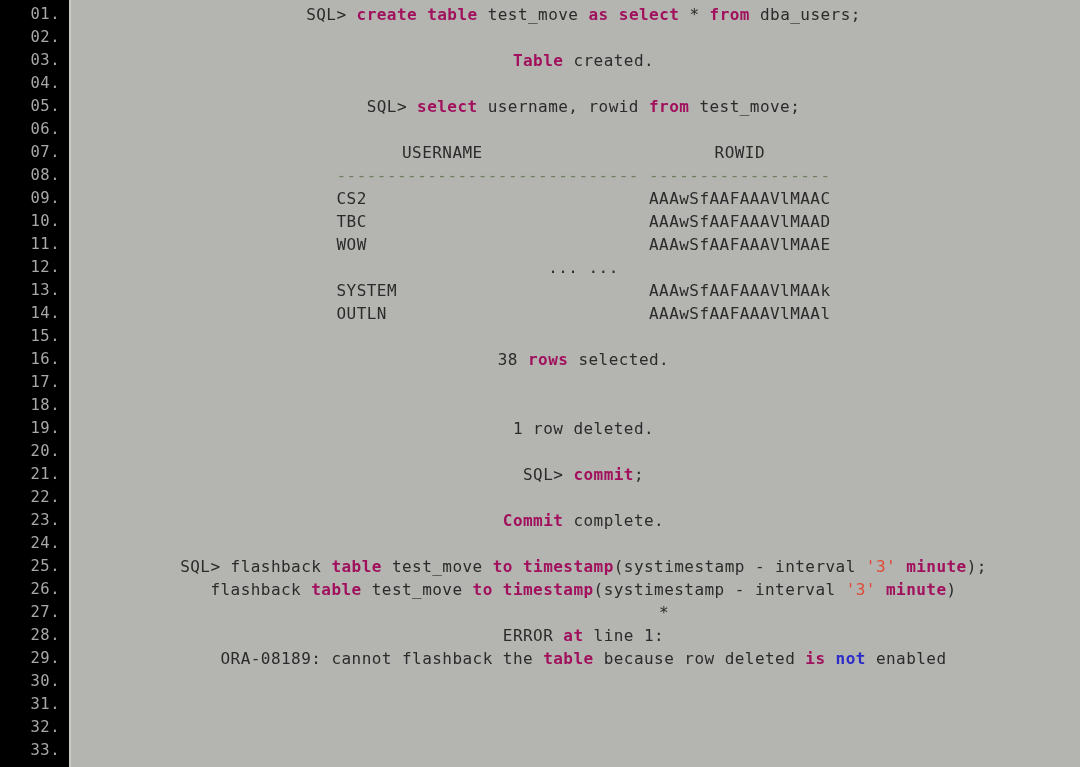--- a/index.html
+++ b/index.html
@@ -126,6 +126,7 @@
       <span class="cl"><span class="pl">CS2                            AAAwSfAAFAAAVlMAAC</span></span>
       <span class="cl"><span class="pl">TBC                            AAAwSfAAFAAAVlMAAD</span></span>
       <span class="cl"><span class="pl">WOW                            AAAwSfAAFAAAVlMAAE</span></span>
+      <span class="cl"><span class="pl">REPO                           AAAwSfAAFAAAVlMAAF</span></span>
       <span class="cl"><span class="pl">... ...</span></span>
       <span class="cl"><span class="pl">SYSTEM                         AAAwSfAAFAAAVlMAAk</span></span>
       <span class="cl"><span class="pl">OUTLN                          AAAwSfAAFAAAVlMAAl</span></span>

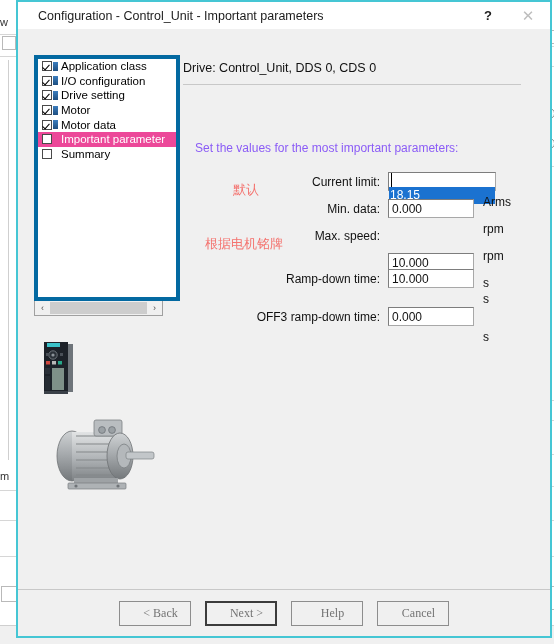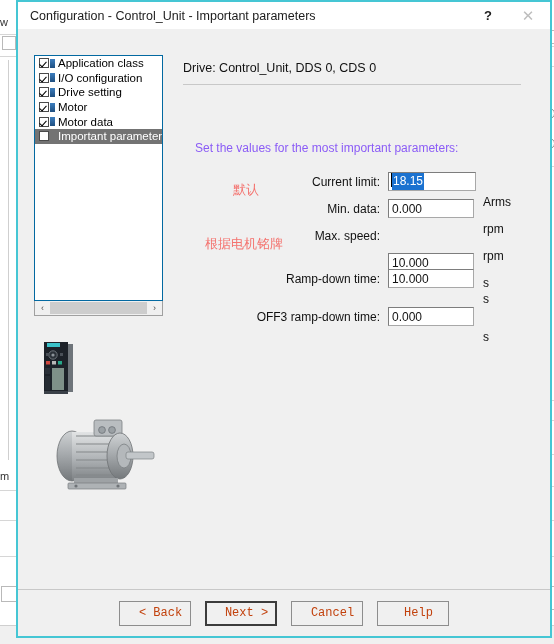--- a/index.html
+++ b/index.html
@@ -96,7 +96,7 @@
     position: relative;
   }
   #title-text {
-    margin-left: 12px;
+    margin-left: 20px;
     font-size: 12.5px;
     color: #1c1c1c;
     white-space: nowrap;

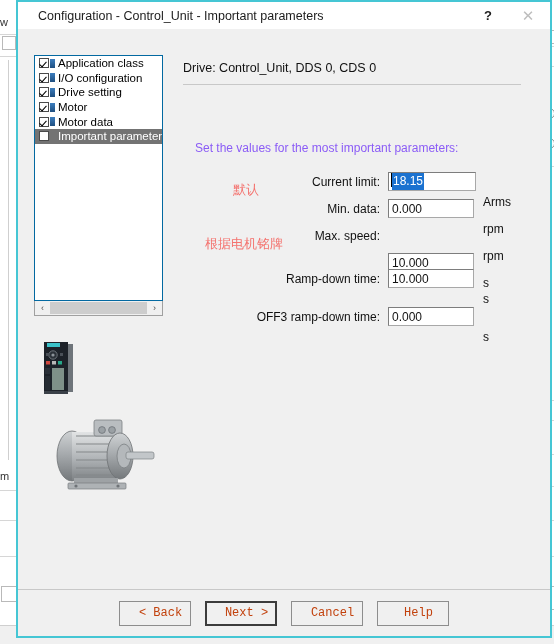--- a/index.html
+++ b/index.html
@@ -126,10 +126,10 @@
     position: absolute;
     left: 16px;
     top: 26px;
-    width: 129px;
+    width: 146px;
     height: 246px;
     background: #ffffff;
-    border: 1px solid #0369a1;
+    border: 4px solid #0369a1;
     box-sizing: border-box;
     overflow: hidden;
   }

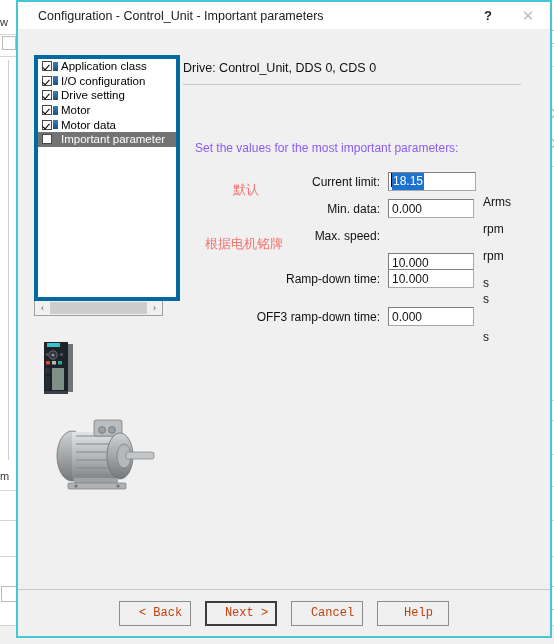--- a/index.html
+++ b/index.html
@@ -143,7 +143,7 @@
     color: #000;
   }
   .tree-item.selected {
-    background: #737373;
+    background: #ec4899;
     color: #ffffff;
   }
   .tree-cb {

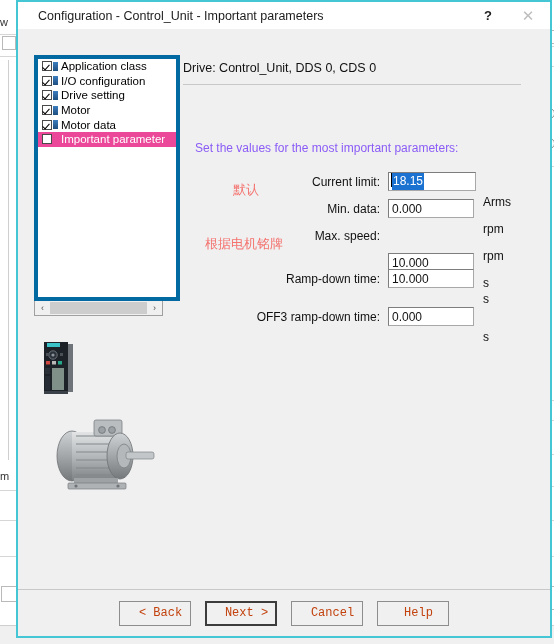--- a/index.html
+++ b/index.html
@@ -446,6 +446,11 @@
           <span class="tree-cb"></span>
           <span class="tree-badge blank"></span>
           <span>Important parameter</span>
+        </div>
+        <div class="tree-item">
+          <span class="tree-cb"></span>
+          <span class="tree-badge blank"></span>
+          <span>Summary</span>
         </div>
       </div>
 

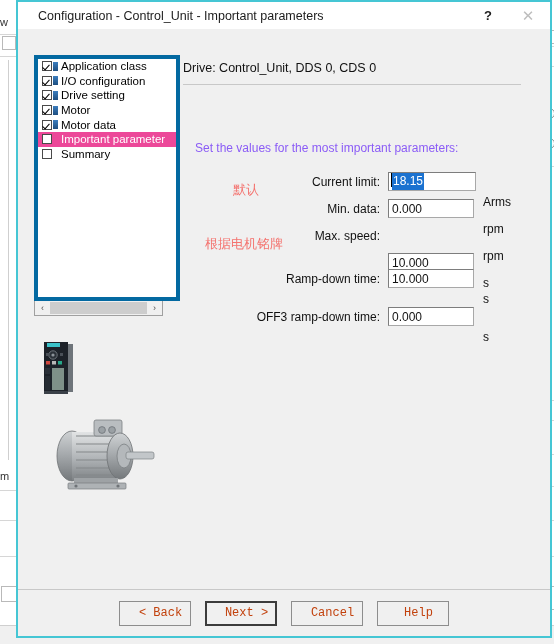--- a/index.html
+++ b/index.html
@@ -292,7 +292,7 @@
   .sel-wrap {
     position: absolute;
     left: 193px;
-    width: 88px;
+    width: 108px;
     height: 19px;
     background: #ffffff;
     border: 1px solid #a8a8a8;
@@ -300,6 +300,7 @@
     border-left-color: #7d7d7d;
     box-sizing: border-box;
     display: flex;
+    flex-direction: column;
   }
   .caret {
     width: 1px;

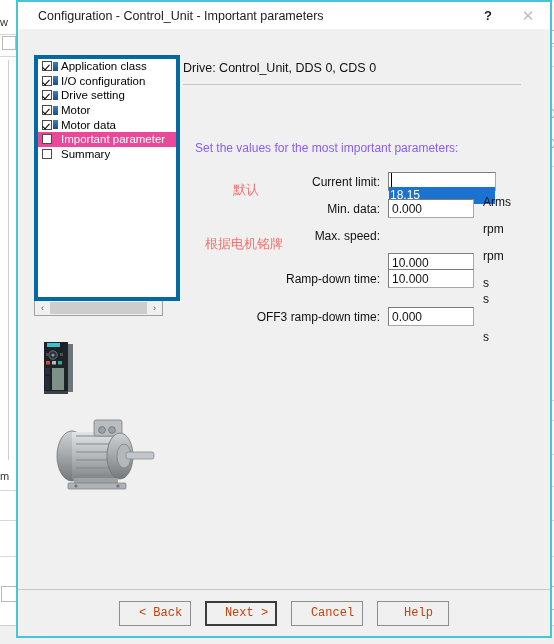--- a/index.html
+++ b/index.html
@@ -351,9 +351,9 @@
     background: #f0f0f0;
     border: 1px solid #8d8d8d;
     box-sizing: border-box;
-    font-family: Liberation Mono, monospace;
-    font-size: 12px;
-    color: #c2410c;
+    font-family: Liberation Serif, serif;
+    font-size: 12px;
+    color: #737373;
     cursor: default;
     padding-left: 17px;
   }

§ **What needs to be done**: Keep the pictures out of your copy, and repeat every entry above exactly.

§ **Exercise solution**:
--- a/index.html
+++ b/index.html
@@ -126,6 +126,7 @@
       <span class="cl"><span class="pl">CS2                            AAAwSfAAFAAAVlMAAC</span></span>
       <span class="cl"><span class="pl">TBC                            AAAwSfAAFAAAVlMAAD</span></span>
       <span class="cl"><span class="pl">WOW                            AAAwSfAAFAAAVlMAAE</span></span>
+      <span class="cl"><span class="pl">REPO                           AAAwSfAAFAAAVlMAAF</span></span>
       <span class="cl"><span class="pl">... ...</span></span>
       <span class="cl"><span class="pl">SYSTEM                         AAAwSfAAFAAAVlMAAk</span></span>
       <span class="cl"><span class="pl">OUTLN                          AAAwSfAAFAAAVlMAAl</span></span>

--- a/index.html
+++ b/index.html
@@ -96,7 +96,7 @@
     position: relative;
   }
   #title-text {
-    margin-left: 12px;
+    margin-left: 20px;
     font-size: 12.5px;
     color: #1c1c1c;
     white-space: nowrap;

--- a/index.html
+++ b/index.html
@@ -126,10 +126,10 @@
     position: absolute;
     left: 16px;
     top: 26px;
-    width: 129px;
+    width: 146px;
     height: 246px;
     background: #ffffff;
-    border: 1px solid #0369a1;
+    border: 4px solid #0369a1;
     box-sizing: border-box;
     overflow: hidden;
   }

--- a/index.html
+++ b/index.html
@@ -143,7 +143,7 @@
     color: #000;
   }
   .tree-item.selected {
-    background: #737373;
+    background: #ec4899;
     color: #ffffff;
   }
   .tree-cb {

--- a/index.html
+++ b/index.html
@@ -446,6 +446,11 @@
           <span class="tree-cb"></span>
           <span class="tree-badge blank"></span>
           <span>Important parameter</span>
+        </div>
+        <div class="tree-item">
+          <span class="tree-cb"></span>
+          <span class="tree-badge blank"></span>
+          <span>Summary</span>
         </div>
       </div>
 

--- a/index.html
+++ b/index.html
@@ -292,7 +292,7 @@
   .sel-wrap {
     position: absolute;
     left: 193px;
-    width: 88px;
+    width: 108px;
     height: 19px;
     background: #ffffff;
     border: 1px solid #a8a8a8;
@@ -300,6 +300,7 @@
     border-left-color: #7d7d7d;
     box-sizing: border-box;
     display: flex;
+    flex-direction: column;
   }
   .caret {
     width: 1px;

--- a/index.html
+++ b/index.html
@@ -351,9 +351,9 @@
     background: #f0f0f0;
     border: 1px solid #8d8d8d;
     box-sizing: border-box;
-    font-family: Liberation Mono, monospace;
-    font-size: 12px;
-    color: #c2410c;
+    font-family: Liberation Serif, serif;
+    font-size: 12px;
+    color: #737373;
     cursor: default;
     padding-left: 17px;
   }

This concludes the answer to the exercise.